[Start of Excerpted passage]
Showing posts with label basement. Show all posts
Showing posts with label basement. Show all posts

Wednesday, July 30, 2025

If you have a basement gym, you might as well use it





Over the last year, I've gotten a lot of mileage here on the blog posting about my adventures at the gym.

I was never a weight lifter until May 2024, when Elissa and Mark bought me four sessions with a trainer named Kirk at Ohio Sports & Fitness (OSF) in Willoughby, Ohio. My knowledge and enjoyment of strength training really blossomed under Kirk's guidance, and I enjoyed working out with him twice a week almost without fail for 13 full months.

As of a month ago, however, I no longer go to OSF, nor is Kirk serving as my trainer. This has nothing to do with the gym or with Kirk. The facility is great with a lot of friendly and very helpful people. As for Kirk, what can I say? He's an amazing personal trainer whose extensive knowledge blends well with his positive personality.

He's a good egg, that Kirk.

No, my disengagement from the gym has nothing to do with them. It was simply a decision I made several weeks ago when I decided I needed to free up some time in my otherwise hectic life (something I mentioned this past Monday in an egregiously gratuitous game show-related post).

One of the changes I made in my routine was to shift the site of my twice-a-week strength training to our house rather than an outside gym.

It turns out we have a pretty nicely equipped gym in the back room of our basement, thanks to the efforts of my son Jared. When we still lived with us and was really into lifting, he stocked that room with everything you really need to build muscle.

That includes two adjustable weight benches, a rack for bench pressing, a barbell and various weight plates, a full assortment of dumbbells, a machine for hamstring curls and quad extensions, and a bunch of other stuff I won't even list here, all placed on a series of heavy-duty rubber horse mats.
[End of Excerpted passage]
[Start of Data lines]
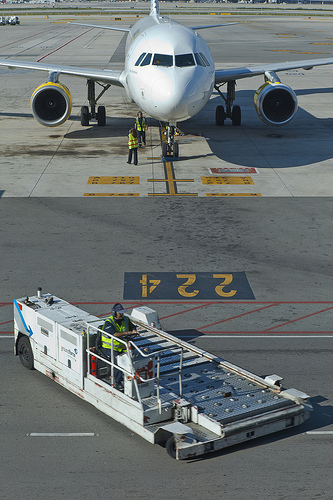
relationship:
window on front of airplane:
[173, 51, 196, 69] [0, 1, 332, 161]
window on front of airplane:
[151, 51, 173, 69] [0, 1, 332, 161]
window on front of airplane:
[140, 53, 149, 64] [0, 1, 332, 161]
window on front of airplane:
[195, 52, 205, 67] [0, 1, 332, 161]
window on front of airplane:
[135, 52, 144, 63] [0, 1, 332, 161]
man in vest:
[120, 95, 159, 145] [121, 133, 146, 152]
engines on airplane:
[253, 79, 300, 125] [0, 1, 332, 161]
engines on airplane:
[28, 77, 74, 128] [0, 1, 332, 161]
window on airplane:
[151, 51, 171, 67] [0, 1, 332, 161]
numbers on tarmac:
[115, 268, 247, 296] [80, 209, 271, 273]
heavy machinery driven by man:
[12, 283, 316, 455] [103, 298, 137, 394]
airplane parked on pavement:
[0, 1, 332, 161] [0, 0, 332, 499]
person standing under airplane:
[124, 122, 139, 165] [0, 1, 332, 161]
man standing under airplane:
[132, 109, 148, 148] [0, 1, 332, 161]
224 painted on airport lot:
[129, 265, 241, 306] [0, 4, 333, 498]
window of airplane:
[133, 52, 144, 64] [0, 1, 332, 161]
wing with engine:
[0, 60, 124, 89] [25, 73, 76, 132]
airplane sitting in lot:
[0, 1, 332, 161] [266, 231, 312, 301]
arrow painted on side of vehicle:
[10, 303, 36, 342] [5, 283, 318, 464]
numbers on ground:
[207, 172, 255, 184] [0, 195, 332, 497]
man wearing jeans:
[100, 304, 137, 391] [101, 346, 122, 389]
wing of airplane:
[214, 57, 331, 80] [0, 1, 332, 161]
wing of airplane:
[0, 56, 124, 85] [0, 1, 332, 161]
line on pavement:
[25, 432, 100, 439] [1, 376, 94, 499]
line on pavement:
[302, 430, 332, 437] [1, 376, 94, 499]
[End of Data lines]
In the basement gym post, at which facility did the trainer Kirk work with the writer? The records stand apart from the basement gym post and have no connection to it.

Ohio Sports & Fitness (OSF) in Willoughby, Ohio.